> _TEXT PROVIDED_
8. Plaintiffs contend also that Kenneth R. Ferguson, the vice president of defendant, should have been allowed to testify as to whether or not he regarded the pilots navigating the army planes as employes of and subject to the direction of defendant, over objection by the latter that it was calling for a legal conclusion of the witness and usurping the power of the court and of the jury. The objection by defendant was well founded, and the ruling of the trial court was correct. With respect to the failure of the trial court to charge that if the jury found defendant to be a common carrier of passengers for hire as such it owed a duty to plaintiffs to exercise the highest degree of care, we do not agree that the inadvertent omission of this statement had the effect of depriving plaintiffs, in all probability, as plaintiffs assert, of a verdict in their favor. We regard this omission as harmless error, to which the court's attention should have been called in a timely manner.
Plaintiffs also cite is error that the trial court sustained defendant's objection to the introduction of plaintiffs' offer of the army board's investigation report. We think that the report was properly excluded from evidence, not on the ground that it was not properly certified or exemplified, but upon the more serious ground that reports or records of investigation and inquiries containing expressions of opinion or the exercise of judgment and discretion are not admissible in evidence as public records. 20 Am. Jur., Evidence, § 1027; Commonwealth v. Slavski, 245 Mass. 405, 140 N.E. 465, 29 A.L.R. 281; Franklin v. Skelly Oil Co. (10 Cir.) 141 F.2d 568, 153 A.L.R. 156. Defendant had no opportunity to cross-examine with reference to the report nor anyone making it. The conclusions contained therein were hearsay, and the court properly excluded it. Clancy v. Daily News Corp. 202 Minn. 1, 277 N.W. 264.

> _DATASET RECORDS_
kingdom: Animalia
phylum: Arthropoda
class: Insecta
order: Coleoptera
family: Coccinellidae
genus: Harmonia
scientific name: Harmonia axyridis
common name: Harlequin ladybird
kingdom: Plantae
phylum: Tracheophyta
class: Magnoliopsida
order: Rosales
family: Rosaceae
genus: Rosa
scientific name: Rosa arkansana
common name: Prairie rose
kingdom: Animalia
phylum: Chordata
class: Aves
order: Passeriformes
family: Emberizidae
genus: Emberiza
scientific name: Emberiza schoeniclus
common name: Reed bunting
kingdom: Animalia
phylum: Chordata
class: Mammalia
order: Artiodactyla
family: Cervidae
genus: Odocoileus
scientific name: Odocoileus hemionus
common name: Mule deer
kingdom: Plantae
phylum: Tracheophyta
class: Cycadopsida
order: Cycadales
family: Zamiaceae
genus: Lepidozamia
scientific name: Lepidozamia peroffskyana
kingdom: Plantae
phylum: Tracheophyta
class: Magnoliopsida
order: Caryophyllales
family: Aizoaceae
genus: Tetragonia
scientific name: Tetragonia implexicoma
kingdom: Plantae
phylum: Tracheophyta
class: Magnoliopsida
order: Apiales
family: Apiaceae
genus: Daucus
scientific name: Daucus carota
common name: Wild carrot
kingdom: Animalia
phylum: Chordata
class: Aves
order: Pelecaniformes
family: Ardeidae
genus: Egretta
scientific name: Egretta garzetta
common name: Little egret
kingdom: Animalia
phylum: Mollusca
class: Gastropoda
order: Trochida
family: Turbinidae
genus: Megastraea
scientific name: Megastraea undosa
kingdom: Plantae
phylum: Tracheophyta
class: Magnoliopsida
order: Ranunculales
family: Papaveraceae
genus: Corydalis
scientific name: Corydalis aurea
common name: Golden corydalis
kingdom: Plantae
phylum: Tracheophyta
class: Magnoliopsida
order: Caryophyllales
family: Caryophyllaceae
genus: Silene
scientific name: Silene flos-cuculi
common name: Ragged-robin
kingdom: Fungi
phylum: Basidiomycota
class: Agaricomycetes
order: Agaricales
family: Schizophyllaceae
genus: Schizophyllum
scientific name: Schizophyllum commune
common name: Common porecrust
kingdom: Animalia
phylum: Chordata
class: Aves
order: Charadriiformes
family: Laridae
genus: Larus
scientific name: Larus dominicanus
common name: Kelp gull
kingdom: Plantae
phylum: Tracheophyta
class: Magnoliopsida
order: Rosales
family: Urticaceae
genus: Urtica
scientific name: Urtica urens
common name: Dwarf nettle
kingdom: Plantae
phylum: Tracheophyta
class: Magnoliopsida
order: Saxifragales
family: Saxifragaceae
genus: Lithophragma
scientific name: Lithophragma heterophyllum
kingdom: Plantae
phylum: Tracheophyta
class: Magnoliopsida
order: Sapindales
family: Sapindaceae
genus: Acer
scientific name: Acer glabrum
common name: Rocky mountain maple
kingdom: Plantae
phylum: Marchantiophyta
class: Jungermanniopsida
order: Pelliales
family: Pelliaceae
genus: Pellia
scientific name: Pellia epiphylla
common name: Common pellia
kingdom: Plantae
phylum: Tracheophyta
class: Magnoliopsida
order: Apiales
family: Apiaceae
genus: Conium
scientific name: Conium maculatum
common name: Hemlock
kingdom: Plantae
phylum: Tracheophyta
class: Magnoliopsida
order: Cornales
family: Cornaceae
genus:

> _TASKS_
1. In the appellate court opinion, on what ground was the army board's investigation report properly kept out of evidence?
2. Extend the appellate court opinion, picking up after its last sentence.

> _TASK RESPONSES_
1. Reports or records of investigations that contain expressions of opinion or the exercise of judgment and discretion are not admissible in evidence as public records.

2.
We have tried to give the record in this case our most serious study. Naturally, our sympathies go out to plaintiffs and their families. However, as a court, we are bound by rules and precedents. Among the rules are the ones that upon appeal we must view the evidence in the light most favorable to the prevailing party, and we must affirm unless the verdict is manifestly and palpably contrary to the evidence or unless there are errors of law occurring at the trial which justify a reversal. It is our opinion that considering the evidence and the charge of the court in its entirety the orders of the trial court denying motions of plaintiffs for new trials must be affirmed.
MR. JUSTICE CHRISTIANSON took no part in the consideration or decision of this case.